On 2025-09-17 19:12, Chen, Xiaogang wrote:
On 9/16/2025 5:41 PM, Philip Yang wrote:
If mmap write lock is taken while draining retry fault, mmap write lock
is not released because svm_range_restore_pages calls mmap_read_unlock
then returns. This causes deadlock and systen hang later because mmap
read or write lock cannot be taken.
Downgrade mmap write lock to read lock if draining retry fault fix this
bug.
Signed-off-by: Philip Yang<philip.y...@amd.com>
---
drivers/gpu/drm/amd/amdkfd/kfd_svm.c | 2 ++
1 file changed, 2 insertions(+)
diff --git a/drivers/gpu/drm/amd/amdkfd/kfd_svm.c
b/drivers/gpu/drm/amd/amdkfd/kfd_svm.c
index 6604a37b304f..fb02ff9ae62a 100644
--- a/drivers/gpu/drm/amd/amdkfd/kfd_svm.c
+++ b/drivers/gpu/drm/amd/amdkfd/kfd_svm.c
@@ -3043,6 +3043,8 @@ svm_range_restore_pages(struct amdgpu_device *adev,
unsigned int pasid,
if (svms->checkpoint_ts[gpuidx] != 0) {
if (amdgpu_ih_ts_after_or_equal(ts,
svms->checkpoint_ts[gpuidx])) {
pr_debug("draining retry fault, drop fault 0x%llx\n",
addr);
+ if (write_locked)
+ mmap_write_downgrade(mm);
Is there unlock order issue? Now it holds svms->lock first, then mmap
read lock after mmap_write_downgrade. The unlock should be
mmap_read_unlock(mm), then mutex_unlock(&svms->lock). "goto
out_unlock_svms" does it in reverse order.

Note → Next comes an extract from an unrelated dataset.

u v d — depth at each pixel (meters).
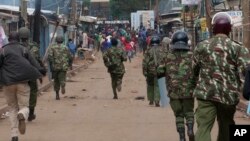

downgrading write lock doesn't change lock order (not in two steps like
up_write, down_read), we downgrade mmap write lock in normal path as
well, but missing it in this error handling path.
Regards,
Philip
Regards
Xiaogang
r = -EAGAIN;
goto out_unlock_svms;
} else {